La dificultad y seriedad que uno encuentra diariamente para seguir fielmente a Jesús, “esta cruz” cotidiana, la ilustran de algún modo las dos parábolas sucesivas sobre la edificación de una torre y sobre el rey que está en guerra contra otro (Lc 14,28-33). Ambas dejan claro que uno no debe determinarse en seguir a Jesús de modo fugaz, inconsciente, superficial, pues el fracaso puede provocar mucho amargor. Es necesario que quien se decida a seguirle comprenda sobre todo que no puede poner su corazón en la posesión de bienes, sino todo lo contrario: debe renunciar de modo efectivo a todos ellos.

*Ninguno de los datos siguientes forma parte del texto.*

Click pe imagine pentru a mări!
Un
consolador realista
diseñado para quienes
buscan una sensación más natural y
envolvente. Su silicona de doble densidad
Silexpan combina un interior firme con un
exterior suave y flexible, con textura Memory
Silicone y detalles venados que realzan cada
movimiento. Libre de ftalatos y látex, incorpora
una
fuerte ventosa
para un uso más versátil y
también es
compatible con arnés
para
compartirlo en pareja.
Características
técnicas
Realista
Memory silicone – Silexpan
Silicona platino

Lucas aplica dicha enseñanza, por tanto, al ámbito de las riquezas, que conforma la tercera y última condición relativa al seguimiento. Quienquiera seguir a Jesús debe sopesar lo que esto supone, debe reflexionar prudentemente como el hombre que quiere edificar una torre y calcula cuanto dinero le va a costar, o como el rey que sale a luchar contra otro y considera con qué fuerzas cuenta para luchar y vencer o si es mejor pedir la paz. El que quiera ser discípulo de Jesús debe ser consciente de lo que se le pide: de las renuncias, sacrificios, sufrimientos que ello le supone, y sólo entonces decidir si aceptar o no el ser discípulo. Aquí subraya Jesús la renuncia concreta, y sin auto-engañarse a uno mismo, de los bienes materiales, de las riquezas, de las posesiones terrenas.

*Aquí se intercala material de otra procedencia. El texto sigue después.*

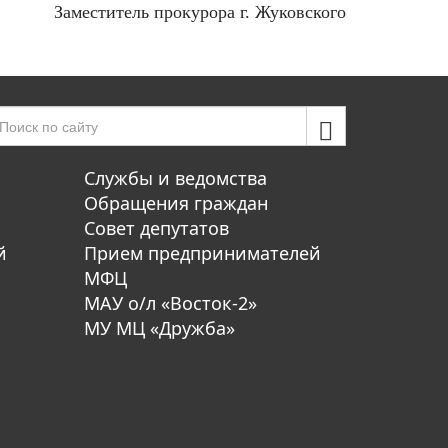
Заместитель прокурора г. Жуковского
Службы и ведомства
Обращения граждан
Совет депутатов
й
Прием предпринимателей
МФЦ
МАУ о/л «Восток-2»
МУ МЦ «Дружба»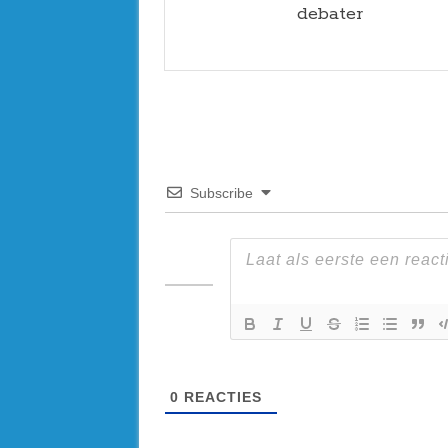
debater
Subscribe
0
REACTIES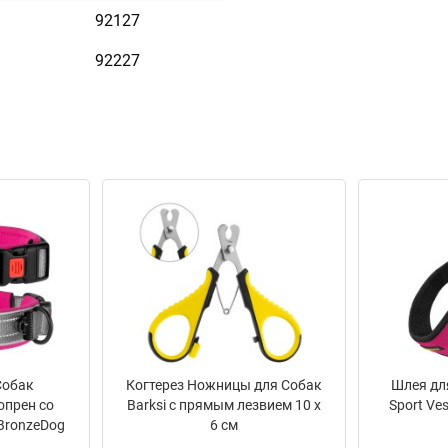
92127
ое лазерное оборудование,
92227
ыбранной Вами надписи.
 тускнеет в процессе носки.
ь таблицей.
редставленного на стенде.
 Эмалью
Собак
Когтерез Ножницы для Собак
Шлея дл
опрен со
Barksi с прямым лезвием 10 х
Sport Ve
BronzeDog
6 см
озовый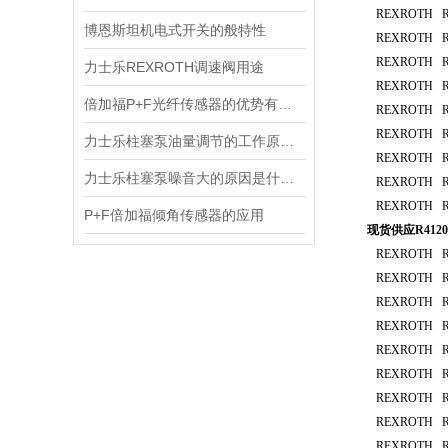
REXROTH R41
博恩斯坦机电式开关的般特性
REXROTH R41
REXROTH R41
力士乐REXROTH调速阀用途
REXROTH R41
倍加福P+F光纤传感器的优势有那些？
REXROTH R41
REXROTH R41
力士乐柱塞泵油量调节的工作原理都有哪些呢？
REXROTH R41
力士乐柱塞泵噪音大的原因是什么？
REXROTH R41
REXROTH R41
P+F倍加福倾角传感器的应用
现货供应R4120
REXROTH R41
REXROTH R41
REXROTH R41
REXROTH R41
REXROTH R41
REXROTH R41
REXROTH R41
REXROTH R41
REXROTH R41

El amor radical por Jesús, por el Reino de Dios y su justicia, la necesidad de “llevar la propia cruz” y la renuncia consciente a todos los bienes son las condiciones fundamentales del seguimiento de Cristo que caracterizan al verdadero discípulo. El egoísmo, la superficialidad y la codicia no sólo deforman el seguimiento, sino que lo hacen ineficaz, semejante a los que lo rechazan. Ante las palabras de Jesús no hay falsas ilusiones que valgan o prevalezcan, son claras y cada uno debe confrontarse ante ellas y decidir.